## Reading passage
Effects of Strength Training on Endurance Performance
January 3, 2010
Column Editor- Bob Kaehler, MSPT, CSCS
By Robert Blaisdell, BS, CSCS
The notion of endurance athletes training for their sport while utilizing non-sport specific resistance training has long been in dispute for its supposed adverse physiological changes and the interference with peak performance in endurance sport endeavors. This school of thought governed the training principles of endurance sport athletes despite developments in periodization and knowledge of specific training applications for endurance sport for quite some time.

## Work order A
Can you reproduce the passage on strength training and endurance performance from "Effects of Strength" to "quite some time."?
## Work order B
In two sentences, what does the passage on strength training and endurance performance say?

## Recorded information

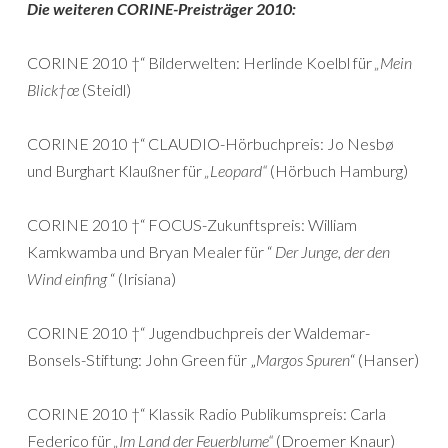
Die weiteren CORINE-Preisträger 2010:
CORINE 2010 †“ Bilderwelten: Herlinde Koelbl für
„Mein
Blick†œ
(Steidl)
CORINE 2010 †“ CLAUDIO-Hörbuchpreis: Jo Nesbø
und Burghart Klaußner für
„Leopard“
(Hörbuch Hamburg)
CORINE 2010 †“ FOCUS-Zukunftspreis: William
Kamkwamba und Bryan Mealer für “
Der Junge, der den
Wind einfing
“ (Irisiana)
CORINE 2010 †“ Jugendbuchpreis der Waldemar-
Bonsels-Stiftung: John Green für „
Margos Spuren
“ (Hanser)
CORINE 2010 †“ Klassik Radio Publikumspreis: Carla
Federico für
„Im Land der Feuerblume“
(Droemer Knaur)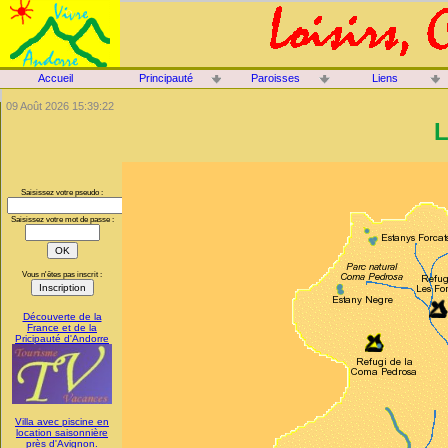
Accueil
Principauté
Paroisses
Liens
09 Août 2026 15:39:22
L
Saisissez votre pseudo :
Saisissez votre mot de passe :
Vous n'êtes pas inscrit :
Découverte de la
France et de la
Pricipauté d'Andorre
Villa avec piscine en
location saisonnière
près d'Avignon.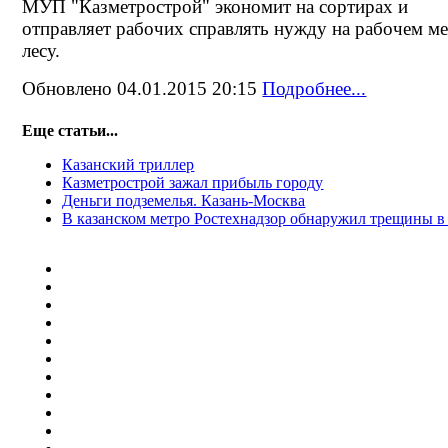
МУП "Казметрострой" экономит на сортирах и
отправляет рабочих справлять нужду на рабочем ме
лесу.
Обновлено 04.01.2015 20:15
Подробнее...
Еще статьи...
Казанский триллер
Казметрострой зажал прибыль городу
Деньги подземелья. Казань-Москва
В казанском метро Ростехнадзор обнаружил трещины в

## Exercise solution A
Effects of Strength Training on Endurance Performance
January 3, 2010
Column Editor- Bob Kaehler, MSPT, CSCS
By Robert Blaisdell, BS, CSCS
The notion of endurance athletes training for their sport while utilizing non-sport specific resistance training has long been in dispute for its supposed adverse physiological changes and the interference with peak performance in endurance sport endeavors. This school of thought governed the training principles of endurance sport athletes despite developments in periodization and knowledge of specific training applications for endurance sport for quite some time.

## Exercise solution B
Endurance athletes' use of non-sport-specific resistance training has long been disputed because of its supposed adverse physiological changes and its interference with peak performance in endurance sports. This view governed endurance athletes' training principles for quite some time, despite developments in periodization and in knowledge of specific training applications for endurance sport.